Hansman traces his interest in radios back to his parents. His father taught electronics, and his mother was interested in antiques.
But he didn’t get his first old model until college, when he visited a Western Maryland farm and found three radios in the attic. The farm’s owner gave him one, and Hansman and his father fixed it up.
His career and the military put a hold on further activity until 1989, when he went to an auction and made a couple purchases. He also found out about the club.
MAARC was founded in 1984 and the majority of its members are from Maryland, Virginia, Washington, D.C., Pennsylvania and Delaware — although 48 states and five countries are alsorepresented. Most are ages 40 to 60, and men outnumber women about 20 to 1.
“I like the whole idea (of old radios),” Hansman said. “With the old parts, it’s easier to understand what’s going on. You can see the wires, see the components.”

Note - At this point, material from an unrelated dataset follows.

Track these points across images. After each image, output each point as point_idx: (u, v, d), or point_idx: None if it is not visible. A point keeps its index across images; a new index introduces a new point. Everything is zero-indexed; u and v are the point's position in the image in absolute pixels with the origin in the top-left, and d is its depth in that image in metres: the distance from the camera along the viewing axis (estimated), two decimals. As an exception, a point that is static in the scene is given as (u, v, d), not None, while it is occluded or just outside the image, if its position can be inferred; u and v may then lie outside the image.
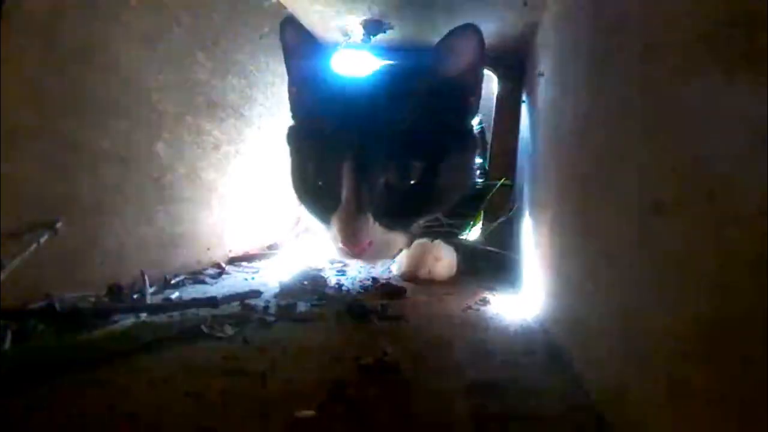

He taught himself radio repair, and like McAllister, said there’s a certain satisfaction in getting an old model running.
When Hansman acquires a “new” radio, he examines all the component first. People should never just plug them in because that approach can do damage, he said.
Electric radios were offered as early as 1926, but didn’t become common in cities until 1928 to 1930, Hansman said. Prior to that, radios ran on batteries, and before that, crystals. Early radios were AM, although many also offered short wave. FM was developed in 1926, but the first FM sets didn’t come out until 1939, Hansman said, and became popular much later.
“For me, when I look at my radios, I get a feeling of how America was and how America could be when they produced their own products,” he said. “It reflects a time we like to remember.”
But the sentiment goes even deeper.
“Sometimes,” he said, “they feel like old friends.”